=== Begin Enclosure ===

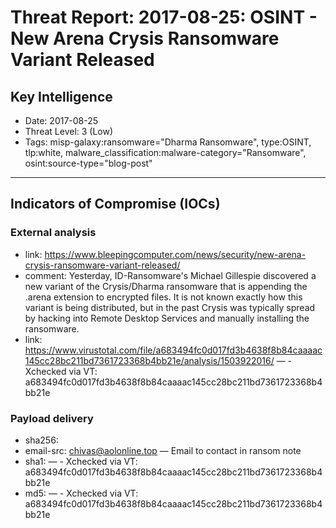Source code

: # Threat Report: 2017-08-25: OSINT - New Arena Crysis Ransomware Variant Released


## Key Intelligence
* Date: 2017-08-25
* Threat Level: 3 (Low)
* Tags: misp-galaxy:ransomware="Dharma Ransomware", type:OSINT, tlp:white, malware_classification:malware-category="Ransomware", osint:source-type="blog-post"

---

## Indicators of Compromise (IOCs)
### External analysis
* link: https://www.bleepingcomputer.com/news/security/new-arena-crysis-ransomware-variant-released/
* comment: Yesterday, ID-Ransomware's Michael Gillespie discovered a new variant of the Crysis/Dharma ransomware that is appending the .arena extension to encrypted files. It is not known exactly how this variant is being distributed, but in the past Crysis was typically spread by hacking into Remote Desktop Services and manually installing the ransomware.
* link: https://www.virustotal.com/file/a683494fc0d017fd3b4638f8b84caaaac145cc28bc211bd7361723368b4bb21e/analysis/1503922016/ — - Xchecked via VT: a683494fc0d017fd3b4638f8b84caaaac145cc28bc211bd7361723368b4bb21e

### Payload delivery
* sha256: <sha256>
* email-src: chivas@aolonline.top — Email to contact in ransom note
* sha1: <sha1> — - Xchecked via VT: a683494fc0d017fd3b4638f8b84caaaac145cc28bc211bd7361723368b4bb21e
* md5: <md5> — - Xchecked via VT: a683494fc0d017fd3b4638f8b84caaaac145cc28bc211bd7361723368b4bb21e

=== End Enclosure ===

#### WHAT TO WORK ON:
The copy must include every record exactly and none of the pictures.

#### RESPONSE TO THIS TASK:
Source code

: # Threat Report: 2017-08-25: OSINT - New Arena Crysis Ransomware Variant Released


## Key Intelligence
* Date: 2017-08-25
* Threat Level: 3 (Low)
* Tags: misp-galaxy:ransomware="Dharma Ransomware", type:OSINT, tlp:white, malware_classification:malware-category="Ransomware", osint:source-type="blog-post"

---

## Indicators of Compromise (IOCs)
### External analysis
* link: https://www.bleepingcomputer.com/news/security/new-arena-crysis-ransomware-variant-released/
* comment: Yesterday, ID-Ransomware's Michael Gillespie discovered a new variant of the Crysis/Dharma ransomware that is appending the .arena extension to encrypted files. It is not known exactly how this variant is being distributed, but in the past Crysis was typically spread by hacking into Remote Desktop Services and manually installing the ransomware.
* link: https://www.virustotal.com/file/a683494fc0d017fd3b4638f8b84caaaac145cc28bc211bd7361723368b4bb21e/analysis/1503922016/ — - Xchecked via VT: a683494fc0d017fd3b4638f8b84caaaac145cc28bc211bd7361723368b4bb21e

### Payload delivery
* sha256: <sha256>
* email-src: chivas@aolonline.top — Email to contact in ransom note
* sha1: <sha1> — - Xchecked via VT: a683494fc0d017fd3b4638f8b84caaaac145cc28bc211bd7361723368b4bb21e
* md5: <md5> — - Xchecked via VT: a683494fc0d017fd3b4638f8b84caaaac145cc28bc211bd7361723368b4bb21e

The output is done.